Cool Work Story

Written by Michael Cole - September 19th 2015

Since my first migration from Windows to a BSD has been going kinda horrible, I thought I would mention something that happened at work. I don't really want to talk much about my work, so I'm going to explain this story without details about my work.

So firstly I currently work as a Unix System Administrator. At my work I purely focus on the operating system, I do not deal with the hardware, networking or storage. At least not the components that don't directly occur in the operating system. For example I would handle multipath and LVM on a Linux box. At my work we also have policies in place that when we get software it needs to work on all of our systems. So that includes Windows and Unix like operating systems. Of course all of this is above my head and outside of my control. Needless to say this gets us into some interesting situtations.

This particular story is about Solaris (version 11). With Solaris virtualization is pretty heavy. It has LDOMs and zones for example. So we had two LDOMs that needed to be moved from an internal host to a DMZ host. This fell outside of our groups responsibilities, so we let our virtualization specialists handle the move. Some how they deleted the operating system and setup completely…

We had ZFS setup on the Solaris servers, but we only had one drive/lun passed to the server. So we really couldn't use any of the features of ZFS that would help with this issue. And even though ZFS has great snapshots, we can only really use them locally. So any snapshots we had were gone as well. We did however have a file level backup software (I won't go into which). So the brilliant idea that our virtualization team had was to setup new LDOM with just the base operating system and the backup software. They wanted us to restore the root and other important file systems (like var) over the currently running one.

Of course as any decent Admin knows, even thought things are in memory new processes will still try and read files from disk as they spawn. Just to humor everyone we tried to do it their way. The system started restoring, but as soon as it hit libraries like libc it stopped and broke.
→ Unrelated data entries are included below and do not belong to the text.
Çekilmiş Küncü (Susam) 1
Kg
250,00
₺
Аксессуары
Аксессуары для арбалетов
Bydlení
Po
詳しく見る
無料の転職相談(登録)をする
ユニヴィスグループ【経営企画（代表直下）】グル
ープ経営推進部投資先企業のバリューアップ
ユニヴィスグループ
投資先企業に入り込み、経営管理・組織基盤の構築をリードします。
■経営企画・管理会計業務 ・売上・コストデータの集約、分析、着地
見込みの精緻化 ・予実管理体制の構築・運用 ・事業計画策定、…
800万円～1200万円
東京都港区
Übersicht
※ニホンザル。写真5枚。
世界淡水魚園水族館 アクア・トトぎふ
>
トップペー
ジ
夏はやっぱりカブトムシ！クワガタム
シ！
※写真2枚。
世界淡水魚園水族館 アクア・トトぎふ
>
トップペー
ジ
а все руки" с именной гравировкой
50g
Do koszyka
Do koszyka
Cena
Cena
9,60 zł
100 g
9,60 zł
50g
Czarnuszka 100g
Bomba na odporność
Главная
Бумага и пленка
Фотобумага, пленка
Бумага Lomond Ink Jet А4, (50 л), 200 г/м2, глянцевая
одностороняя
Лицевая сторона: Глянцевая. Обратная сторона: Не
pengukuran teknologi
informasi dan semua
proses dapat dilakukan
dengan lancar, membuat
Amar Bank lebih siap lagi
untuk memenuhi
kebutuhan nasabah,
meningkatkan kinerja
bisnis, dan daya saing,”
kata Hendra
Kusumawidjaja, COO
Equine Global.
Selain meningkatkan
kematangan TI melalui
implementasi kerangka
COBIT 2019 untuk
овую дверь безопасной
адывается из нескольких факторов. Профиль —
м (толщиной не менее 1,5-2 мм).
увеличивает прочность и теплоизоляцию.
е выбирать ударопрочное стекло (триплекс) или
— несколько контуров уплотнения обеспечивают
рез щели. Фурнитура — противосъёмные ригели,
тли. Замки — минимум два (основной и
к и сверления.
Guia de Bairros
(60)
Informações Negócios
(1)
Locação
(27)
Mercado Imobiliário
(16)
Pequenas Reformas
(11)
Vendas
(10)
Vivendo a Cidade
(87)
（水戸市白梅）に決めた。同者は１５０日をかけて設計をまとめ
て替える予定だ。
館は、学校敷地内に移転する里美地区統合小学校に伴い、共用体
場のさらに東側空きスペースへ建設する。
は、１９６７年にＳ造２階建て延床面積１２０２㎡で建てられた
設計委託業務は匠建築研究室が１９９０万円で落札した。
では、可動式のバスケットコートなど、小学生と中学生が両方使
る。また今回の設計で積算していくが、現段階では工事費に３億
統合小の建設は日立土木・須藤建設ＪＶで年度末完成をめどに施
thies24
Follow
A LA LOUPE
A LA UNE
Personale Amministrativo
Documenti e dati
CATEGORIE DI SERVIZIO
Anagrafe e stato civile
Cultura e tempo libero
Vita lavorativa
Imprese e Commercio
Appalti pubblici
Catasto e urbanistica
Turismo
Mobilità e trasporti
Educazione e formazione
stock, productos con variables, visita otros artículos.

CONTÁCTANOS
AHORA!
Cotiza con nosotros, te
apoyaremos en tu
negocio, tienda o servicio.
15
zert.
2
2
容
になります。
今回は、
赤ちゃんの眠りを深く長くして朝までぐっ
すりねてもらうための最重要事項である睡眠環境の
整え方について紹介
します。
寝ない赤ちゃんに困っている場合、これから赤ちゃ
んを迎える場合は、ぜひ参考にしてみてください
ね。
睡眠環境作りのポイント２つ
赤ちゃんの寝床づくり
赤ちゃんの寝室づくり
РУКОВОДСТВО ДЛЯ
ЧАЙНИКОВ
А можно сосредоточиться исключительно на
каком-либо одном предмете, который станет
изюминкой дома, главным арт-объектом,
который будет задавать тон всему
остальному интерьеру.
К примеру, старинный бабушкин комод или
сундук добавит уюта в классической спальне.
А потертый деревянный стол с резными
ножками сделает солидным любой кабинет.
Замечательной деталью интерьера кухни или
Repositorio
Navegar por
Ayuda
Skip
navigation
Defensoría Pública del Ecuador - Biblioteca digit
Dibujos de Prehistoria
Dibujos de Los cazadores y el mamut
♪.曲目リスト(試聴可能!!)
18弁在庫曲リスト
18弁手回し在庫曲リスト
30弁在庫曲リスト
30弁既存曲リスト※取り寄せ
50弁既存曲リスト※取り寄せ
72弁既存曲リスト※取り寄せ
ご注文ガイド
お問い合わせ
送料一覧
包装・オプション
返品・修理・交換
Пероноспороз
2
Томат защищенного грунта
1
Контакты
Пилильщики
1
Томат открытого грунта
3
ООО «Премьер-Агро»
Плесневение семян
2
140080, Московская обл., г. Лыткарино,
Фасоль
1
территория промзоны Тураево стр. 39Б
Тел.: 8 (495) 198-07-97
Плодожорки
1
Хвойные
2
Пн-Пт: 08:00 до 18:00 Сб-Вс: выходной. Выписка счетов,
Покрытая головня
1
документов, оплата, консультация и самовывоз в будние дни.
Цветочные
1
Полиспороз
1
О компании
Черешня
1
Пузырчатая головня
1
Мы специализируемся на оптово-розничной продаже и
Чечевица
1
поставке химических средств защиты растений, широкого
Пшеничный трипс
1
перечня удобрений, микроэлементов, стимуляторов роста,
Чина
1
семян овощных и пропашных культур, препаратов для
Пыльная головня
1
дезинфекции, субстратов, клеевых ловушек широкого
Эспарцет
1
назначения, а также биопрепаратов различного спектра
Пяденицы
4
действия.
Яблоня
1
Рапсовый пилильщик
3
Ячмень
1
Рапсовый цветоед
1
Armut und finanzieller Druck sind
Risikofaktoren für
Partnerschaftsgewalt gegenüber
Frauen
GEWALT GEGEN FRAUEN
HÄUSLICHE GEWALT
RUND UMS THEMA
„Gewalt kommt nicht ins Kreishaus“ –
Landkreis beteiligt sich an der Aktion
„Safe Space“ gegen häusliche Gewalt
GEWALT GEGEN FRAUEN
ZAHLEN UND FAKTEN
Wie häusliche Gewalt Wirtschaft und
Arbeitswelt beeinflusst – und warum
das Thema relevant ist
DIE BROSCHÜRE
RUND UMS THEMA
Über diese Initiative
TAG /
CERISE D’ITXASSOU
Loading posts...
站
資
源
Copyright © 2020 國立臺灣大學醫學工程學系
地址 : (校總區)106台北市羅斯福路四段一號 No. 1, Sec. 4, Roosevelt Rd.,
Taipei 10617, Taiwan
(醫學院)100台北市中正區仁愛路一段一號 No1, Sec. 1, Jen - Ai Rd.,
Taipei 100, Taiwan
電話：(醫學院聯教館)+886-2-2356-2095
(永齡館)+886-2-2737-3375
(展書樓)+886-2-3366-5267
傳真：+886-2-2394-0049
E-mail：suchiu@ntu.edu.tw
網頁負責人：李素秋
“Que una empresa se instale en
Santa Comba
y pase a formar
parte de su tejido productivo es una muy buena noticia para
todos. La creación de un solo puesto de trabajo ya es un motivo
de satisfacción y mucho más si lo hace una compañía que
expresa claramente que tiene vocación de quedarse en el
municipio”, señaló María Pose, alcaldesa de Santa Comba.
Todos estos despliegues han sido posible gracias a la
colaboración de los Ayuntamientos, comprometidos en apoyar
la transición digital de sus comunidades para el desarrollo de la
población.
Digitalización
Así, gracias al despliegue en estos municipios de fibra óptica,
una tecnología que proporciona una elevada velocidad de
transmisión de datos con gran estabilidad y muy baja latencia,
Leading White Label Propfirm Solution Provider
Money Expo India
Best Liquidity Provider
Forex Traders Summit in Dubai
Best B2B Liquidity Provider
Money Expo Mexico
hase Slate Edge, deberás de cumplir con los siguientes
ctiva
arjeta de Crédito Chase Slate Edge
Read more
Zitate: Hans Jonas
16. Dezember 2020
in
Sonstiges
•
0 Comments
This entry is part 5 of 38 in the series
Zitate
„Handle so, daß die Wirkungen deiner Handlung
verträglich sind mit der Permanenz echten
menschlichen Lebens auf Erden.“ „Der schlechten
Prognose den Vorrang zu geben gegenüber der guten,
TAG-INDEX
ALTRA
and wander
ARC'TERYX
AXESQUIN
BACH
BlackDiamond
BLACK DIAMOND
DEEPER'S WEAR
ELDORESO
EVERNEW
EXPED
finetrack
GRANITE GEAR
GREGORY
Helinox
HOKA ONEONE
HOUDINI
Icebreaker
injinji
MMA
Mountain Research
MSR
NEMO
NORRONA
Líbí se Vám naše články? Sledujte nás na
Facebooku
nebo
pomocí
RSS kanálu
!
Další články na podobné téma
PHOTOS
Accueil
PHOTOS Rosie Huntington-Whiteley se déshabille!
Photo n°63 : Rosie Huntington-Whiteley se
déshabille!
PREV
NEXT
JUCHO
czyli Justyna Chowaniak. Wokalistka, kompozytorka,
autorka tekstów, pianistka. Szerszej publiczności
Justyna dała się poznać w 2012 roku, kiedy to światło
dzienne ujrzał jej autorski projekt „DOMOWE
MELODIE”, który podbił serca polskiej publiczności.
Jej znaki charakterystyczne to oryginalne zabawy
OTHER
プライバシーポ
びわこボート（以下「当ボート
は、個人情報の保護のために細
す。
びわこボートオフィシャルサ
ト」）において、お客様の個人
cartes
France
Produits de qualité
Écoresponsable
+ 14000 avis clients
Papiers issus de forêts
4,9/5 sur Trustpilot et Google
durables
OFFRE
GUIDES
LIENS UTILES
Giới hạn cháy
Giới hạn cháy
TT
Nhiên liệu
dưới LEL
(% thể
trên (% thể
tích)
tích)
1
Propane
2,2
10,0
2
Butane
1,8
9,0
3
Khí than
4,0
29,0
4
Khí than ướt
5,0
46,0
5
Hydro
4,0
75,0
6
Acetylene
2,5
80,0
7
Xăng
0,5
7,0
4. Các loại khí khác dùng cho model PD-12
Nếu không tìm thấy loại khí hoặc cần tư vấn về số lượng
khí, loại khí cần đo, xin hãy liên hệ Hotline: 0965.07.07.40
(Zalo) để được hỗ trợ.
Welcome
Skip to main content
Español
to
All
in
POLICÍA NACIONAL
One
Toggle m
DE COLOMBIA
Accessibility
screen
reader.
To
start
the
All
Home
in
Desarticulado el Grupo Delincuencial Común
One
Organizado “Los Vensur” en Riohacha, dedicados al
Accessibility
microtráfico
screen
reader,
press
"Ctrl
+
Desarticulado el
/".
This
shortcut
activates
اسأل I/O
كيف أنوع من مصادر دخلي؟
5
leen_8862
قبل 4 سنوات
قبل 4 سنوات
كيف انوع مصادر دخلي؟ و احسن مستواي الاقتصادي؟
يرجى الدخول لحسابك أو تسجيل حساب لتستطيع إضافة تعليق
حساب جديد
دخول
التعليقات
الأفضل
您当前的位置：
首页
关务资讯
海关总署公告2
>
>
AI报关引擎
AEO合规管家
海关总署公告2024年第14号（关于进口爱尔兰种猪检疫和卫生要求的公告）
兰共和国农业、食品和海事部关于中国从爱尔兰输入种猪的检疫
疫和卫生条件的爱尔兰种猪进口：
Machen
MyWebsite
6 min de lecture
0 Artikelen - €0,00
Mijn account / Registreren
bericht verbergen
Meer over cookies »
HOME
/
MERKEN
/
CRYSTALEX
So what we came up with to create a bare metal restore system, was to use the features Solaris and FreeBSD share. They both have ZFS, and they both as a result have boot environments. So our idea, was to create a boot environment, and restore to that environment. This worked pretty well. The system booted the new environment with minimal errors and we worked through them.

So without a couple of BSD users on our team we may have ended up re-doing the complete operating system setup. This would have pushed out dates, etc. As we were just about to turn them over to the customer. Which ultimately costs money, customer confidence, etc. Instead we were able to get them right over without a hitch.